* **PROBLEM**
Pick up the passage on running Keycloak in high-availability mode across a Kubernetes cluster and continue it from the point where it stops.

* **TEXT PASSAGE**
+-------+

Nowadays supplying Single Sign On mechanisms becomes more and more important for users convenience. Briefly – single user logged into one system can be automatically logged within other applications used across organization (internally and / or externally). As it is very often used in integration of various systems – reliable operation upon bigger load with good performance of this service becomes important. 

Overview 

Keycloak supports HA mode to provide this functionality. See https://www.keycloak.org/docs/latest/server_installation/index.html#_standalone-mode. As we provide isolation of our environments by containers working in a cluster distributed across different machines and datacenters – another obstacles come in. 

Our Kubernetes cluster setup is multinode, cross server and cross data center, dynamic (from network perspective) installation. This excludes usage of almost every method for discovering cluster members.  We cannot assume on which node pod will be scheduled. Also, IP of other Keycloak cluster members (due to dynamic nature of Kubernetes pods) cannot be hardcoded. 

This excludes usage of DNS_PING protocol (containers are not on the same host), neither TCP_PING cannot be used. We do not know IP of newly created pods.

+-------+

* **ENTRIES SHOWN**
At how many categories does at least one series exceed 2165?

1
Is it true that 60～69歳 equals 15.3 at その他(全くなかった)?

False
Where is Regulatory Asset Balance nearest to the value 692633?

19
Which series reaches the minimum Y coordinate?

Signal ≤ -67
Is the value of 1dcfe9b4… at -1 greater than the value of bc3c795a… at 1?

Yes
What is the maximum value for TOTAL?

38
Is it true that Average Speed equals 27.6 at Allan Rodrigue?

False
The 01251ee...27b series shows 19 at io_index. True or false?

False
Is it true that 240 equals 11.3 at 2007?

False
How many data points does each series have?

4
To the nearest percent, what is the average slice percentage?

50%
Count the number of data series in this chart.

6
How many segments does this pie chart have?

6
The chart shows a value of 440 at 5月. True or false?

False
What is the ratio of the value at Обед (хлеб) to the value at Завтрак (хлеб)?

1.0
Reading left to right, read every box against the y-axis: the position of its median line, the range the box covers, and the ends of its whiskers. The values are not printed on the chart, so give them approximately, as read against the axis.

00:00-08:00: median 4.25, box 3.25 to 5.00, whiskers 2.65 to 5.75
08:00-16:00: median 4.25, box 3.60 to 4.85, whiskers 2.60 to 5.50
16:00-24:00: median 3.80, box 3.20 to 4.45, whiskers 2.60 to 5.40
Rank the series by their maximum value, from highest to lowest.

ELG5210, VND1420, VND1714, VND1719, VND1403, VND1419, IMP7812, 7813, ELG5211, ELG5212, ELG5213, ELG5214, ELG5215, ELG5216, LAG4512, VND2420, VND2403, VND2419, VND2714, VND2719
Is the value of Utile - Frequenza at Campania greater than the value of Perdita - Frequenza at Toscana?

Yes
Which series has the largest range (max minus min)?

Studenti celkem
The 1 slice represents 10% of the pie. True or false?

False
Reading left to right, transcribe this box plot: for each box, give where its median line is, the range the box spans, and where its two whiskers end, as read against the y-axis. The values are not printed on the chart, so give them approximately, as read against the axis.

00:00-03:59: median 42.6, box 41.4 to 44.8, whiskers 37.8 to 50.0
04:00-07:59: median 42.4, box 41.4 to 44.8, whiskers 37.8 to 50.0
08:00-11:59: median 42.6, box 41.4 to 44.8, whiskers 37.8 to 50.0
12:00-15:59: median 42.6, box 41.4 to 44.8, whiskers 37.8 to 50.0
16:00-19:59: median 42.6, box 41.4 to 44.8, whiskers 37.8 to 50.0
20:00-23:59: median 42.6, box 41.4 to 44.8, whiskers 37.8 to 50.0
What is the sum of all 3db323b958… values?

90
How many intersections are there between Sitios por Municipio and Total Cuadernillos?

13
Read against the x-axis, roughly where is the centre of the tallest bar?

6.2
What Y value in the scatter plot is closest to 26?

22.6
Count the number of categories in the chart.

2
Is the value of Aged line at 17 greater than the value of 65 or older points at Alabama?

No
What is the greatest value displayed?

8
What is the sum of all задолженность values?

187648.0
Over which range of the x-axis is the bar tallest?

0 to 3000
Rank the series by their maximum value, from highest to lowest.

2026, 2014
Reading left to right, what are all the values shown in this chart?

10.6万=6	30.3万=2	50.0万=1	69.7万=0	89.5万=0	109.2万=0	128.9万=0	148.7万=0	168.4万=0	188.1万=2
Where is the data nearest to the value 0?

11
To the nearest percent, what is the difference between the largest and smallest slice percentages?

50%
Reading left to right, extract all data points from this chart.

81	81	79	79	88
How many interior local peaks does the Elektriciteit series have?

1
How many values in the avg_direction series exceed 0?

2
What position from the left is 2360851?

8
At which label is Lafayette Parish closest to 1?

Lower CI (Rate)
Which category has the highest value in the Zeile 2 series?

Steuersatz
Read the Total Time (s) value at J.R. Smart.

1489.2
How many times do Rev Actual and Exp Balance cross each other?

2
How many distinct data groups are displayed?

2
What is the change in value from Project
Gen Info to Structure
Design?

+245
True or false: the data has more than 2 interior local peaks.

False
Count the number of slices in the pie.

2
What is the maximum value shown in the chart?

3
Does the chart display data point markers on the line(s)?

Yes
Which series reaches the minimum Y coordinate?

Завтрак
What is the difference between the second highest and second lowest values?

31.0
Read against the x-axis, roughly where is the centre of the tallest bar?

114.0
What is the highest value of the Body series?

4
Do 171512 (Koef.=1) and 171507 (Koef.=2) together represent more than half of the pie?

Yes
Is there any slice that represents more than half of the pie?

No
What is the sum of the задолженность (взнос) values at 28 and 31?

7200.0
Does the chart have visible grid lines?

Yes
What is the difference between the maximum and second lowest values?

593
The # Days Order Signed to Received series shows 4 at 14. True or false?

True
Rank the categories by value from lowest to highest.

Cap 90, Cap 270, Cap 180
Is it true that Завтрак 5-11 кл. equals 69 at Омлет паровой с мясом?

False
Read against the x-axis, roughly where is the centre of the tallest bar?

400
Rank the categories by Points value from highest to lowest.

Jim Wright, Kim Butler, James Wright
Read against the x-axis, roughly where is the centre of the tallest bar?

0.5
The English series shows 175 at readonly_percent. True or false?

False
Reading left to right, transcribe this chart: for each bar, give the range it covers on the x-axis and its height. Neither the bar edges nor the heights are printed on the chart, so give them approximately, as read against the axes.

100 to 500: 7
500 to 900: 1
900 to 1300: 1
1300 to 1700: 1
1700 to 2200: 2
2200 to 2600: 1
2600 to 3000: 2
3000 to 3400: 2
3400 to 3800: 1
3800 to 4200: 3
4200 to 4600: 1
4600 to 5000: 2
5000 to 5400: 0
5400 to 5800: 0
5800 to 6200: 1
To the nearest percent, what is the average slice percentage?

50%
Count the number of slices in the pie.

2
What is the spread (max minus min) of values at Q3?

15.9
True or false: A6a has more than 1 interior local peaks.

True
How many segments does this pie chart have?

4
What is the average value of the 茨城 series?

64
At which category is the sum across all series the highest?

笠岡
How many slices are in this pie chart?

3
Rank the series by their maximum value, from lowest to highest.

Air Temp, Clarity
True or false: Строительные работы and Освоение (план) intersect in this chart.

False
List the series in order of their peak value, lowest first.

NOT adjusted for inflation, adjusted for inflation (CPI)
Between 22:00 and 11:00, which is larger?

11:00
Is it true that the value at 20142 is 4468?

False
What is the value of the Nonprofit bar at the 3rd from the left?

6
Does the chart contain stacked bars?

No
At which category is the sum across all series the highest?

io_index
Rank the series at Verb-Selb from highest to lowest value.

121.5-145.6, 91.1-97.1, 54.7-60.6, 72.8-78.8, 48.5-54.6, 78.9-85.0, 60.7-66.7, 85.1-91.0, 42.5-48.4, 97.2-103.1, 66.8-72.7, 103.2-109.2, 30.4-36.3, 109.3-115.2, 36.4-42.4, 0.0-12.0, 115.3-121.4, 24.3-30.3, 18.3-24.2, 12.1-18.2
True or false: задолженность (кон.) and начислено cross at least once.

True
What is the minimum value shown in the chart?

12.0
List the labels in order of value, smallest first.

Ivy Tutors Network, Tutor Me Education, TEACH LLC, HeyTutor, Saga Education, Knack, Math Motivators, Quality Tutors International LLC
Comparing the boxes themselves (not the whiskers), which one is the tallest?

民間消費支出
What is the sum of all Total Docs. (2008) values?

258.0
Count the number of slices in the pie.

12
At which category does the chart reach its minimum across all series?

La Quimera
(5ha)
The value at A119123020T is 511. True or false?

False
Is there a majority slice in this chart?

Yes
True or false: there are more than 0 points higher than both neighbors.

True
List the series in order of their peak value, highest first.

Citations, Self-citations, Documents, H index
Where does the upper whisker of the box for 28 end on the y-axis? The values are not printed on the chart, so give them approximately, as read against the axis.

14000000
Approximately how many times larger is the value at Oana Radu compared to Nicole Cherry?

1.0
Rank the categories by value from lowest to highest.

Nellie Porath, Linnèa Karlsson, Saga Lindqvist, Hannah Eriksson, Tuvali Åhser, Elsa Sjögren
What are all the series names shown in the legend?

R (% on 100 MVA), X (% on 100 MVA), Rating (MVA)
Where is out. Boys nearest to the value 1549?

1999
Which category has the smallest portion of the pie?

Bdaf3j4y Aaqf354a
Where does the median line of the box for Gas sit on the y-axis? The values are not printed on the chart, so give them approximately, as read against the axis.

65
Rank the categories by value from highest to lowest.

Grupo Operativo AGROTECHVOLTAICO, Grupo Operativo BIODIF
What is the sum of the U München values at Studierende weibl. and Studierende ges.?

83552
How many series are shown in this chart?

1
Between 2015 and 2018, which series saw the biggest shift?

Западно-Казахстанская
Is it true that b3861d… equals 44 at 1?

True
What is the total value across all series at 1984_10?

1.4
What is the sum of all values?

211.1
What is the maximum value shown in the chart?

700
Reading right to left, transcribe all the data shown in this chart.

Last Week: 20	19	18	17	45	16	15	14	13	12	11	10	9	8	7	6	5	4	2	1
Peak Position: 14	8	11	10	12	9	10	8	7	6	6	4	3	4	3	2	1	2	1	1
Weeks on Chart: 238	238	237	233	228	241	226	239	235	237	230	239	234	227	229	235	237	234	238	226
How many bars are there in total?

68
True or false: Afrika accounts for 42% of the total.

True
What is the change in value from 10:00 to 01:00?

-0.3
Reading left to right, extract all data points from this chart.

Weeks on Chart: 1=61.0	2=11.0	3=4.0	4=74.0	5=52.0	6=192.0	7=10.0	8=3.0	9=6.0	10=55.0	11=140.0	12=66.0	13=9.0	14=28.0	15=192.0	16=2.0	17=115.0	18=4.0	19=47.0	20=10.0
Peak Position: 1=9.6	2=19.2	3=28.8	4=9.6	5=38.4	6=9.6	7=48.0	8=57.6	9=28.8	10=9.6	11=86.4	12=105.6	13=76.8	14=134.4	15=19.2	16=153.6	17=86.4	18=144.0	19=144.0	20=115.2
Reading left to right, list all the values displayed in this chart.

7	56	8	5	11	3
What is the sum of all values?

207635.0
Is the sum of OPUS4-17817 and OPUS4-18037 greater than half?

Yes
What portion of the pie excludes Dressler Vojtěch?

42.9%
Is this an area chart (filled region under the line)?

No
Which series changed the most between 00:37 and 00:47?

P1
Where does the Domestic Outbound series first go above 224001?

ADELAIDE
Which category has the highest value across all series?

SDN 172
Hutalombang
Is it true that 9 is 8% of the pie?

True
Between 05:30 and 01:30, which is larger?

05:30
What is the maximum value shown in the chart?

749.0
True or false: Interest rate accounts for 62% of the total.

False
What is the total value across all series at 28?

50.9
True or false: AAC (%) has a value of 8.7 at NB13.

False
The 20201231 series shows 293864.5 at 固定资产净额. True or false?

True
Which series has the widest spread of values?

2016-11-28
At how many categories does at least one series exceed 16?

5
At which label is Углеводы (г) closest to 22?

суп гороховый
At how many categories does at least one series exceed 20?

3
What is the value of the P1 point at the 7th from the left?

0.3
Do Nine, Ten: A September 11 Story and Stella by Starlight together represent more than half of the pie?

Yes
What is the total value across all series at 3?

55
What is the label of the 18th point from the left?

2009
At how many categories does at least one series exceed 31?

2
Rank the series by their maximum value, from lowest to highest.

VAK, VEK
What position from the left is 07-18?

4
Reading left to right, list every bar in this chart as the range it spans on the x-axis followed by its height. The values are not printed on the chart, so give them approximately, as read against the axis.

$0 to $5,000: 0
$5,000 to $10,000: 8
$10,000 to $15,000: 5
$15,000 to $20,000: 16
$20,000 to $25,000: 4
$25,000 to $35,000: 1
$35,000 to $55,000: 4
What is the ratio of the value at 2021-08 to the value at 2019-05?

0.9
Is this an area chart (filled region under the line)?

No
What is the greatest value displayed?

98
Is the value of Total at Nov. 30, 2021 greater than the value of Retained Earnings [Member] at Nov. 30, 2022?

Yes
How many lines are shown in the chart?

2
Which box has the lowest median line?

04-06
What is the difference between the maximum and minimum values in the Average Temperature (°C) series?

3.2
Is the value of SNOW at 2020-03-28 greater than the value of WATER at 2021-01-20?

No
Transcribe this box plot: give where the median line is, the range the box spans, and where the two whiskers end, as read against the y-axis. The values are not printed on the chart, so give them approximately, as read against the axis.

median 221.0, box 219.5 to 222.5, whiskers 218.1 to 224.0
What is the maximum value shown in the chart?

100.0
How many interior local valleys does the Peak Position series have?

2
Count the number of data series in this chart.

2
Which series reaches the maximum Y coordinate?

+-------+

* **TASK ANSWER**
We are using Helm chart for provisioning. 

Enabling HA in Keycloak chart 

Codecentric helm chart used to deploy Keycloak solution to Kubernetes cluster has required value in its values.yaml file:  

keycloak : 
  replicas: 2 

This starts Keycloak in HA mode what we can see i.e. from process list on container

Without any further configuration – due to multinode, cross-vm Kubernetes cluster – this results in loss of ability to login to admin page and a lot of similar errors.  

At this moment (May 2019), chart provided by Codecentric has this variable (JDBC_PING) already provided in templates/statefulset.yaml: 


{{- if $highAvailability }} 
            - name: JGROUPS_DISCOVERY_PROTOCOL 
 
              value: "dns.DNS_PING" 

 

Default single node cluster configuration may produce errors given below: 

10.123.109.80:7600: BaseServer.TcpConnection.readPeerAddress(): cookie 
sent by /10.100.79.133:57980 does not match own cookie; terminating connection 
at org.jgroups.blocks.cs.TcpConnection.readPeerAddress(TcpConnection.java:242) 
at org.jgroups.blocks.cs.TcpConnection.<init>(TcpConnection.java:53) 
at org.jgroups.blocks.cs.TcpServer$Acceptor.handleAccept(TcpServer.java:126) 
at org.jgroups.blocks.cs.TcpServer$Acceptor.run(TcpServer.java:111) 

Additionally, we’re unable to log in to Admin panel of Keycloak. We are still redirected to login page. 

According to https://www.keycloak.org/2019/05/keycloak-cluster-setup.html, in this  particular scenario JDBC_PING protocol can be used. 

While pods are starting, their IP’s are used while bootstrapping configuration. Cluster discovery is being conducted, and ID of nodes are added to database. This table does not refresh automatically, and unavailable addresses need to be removed dif ferent way (i.e. before deployment). This shortens time needed for pods to start.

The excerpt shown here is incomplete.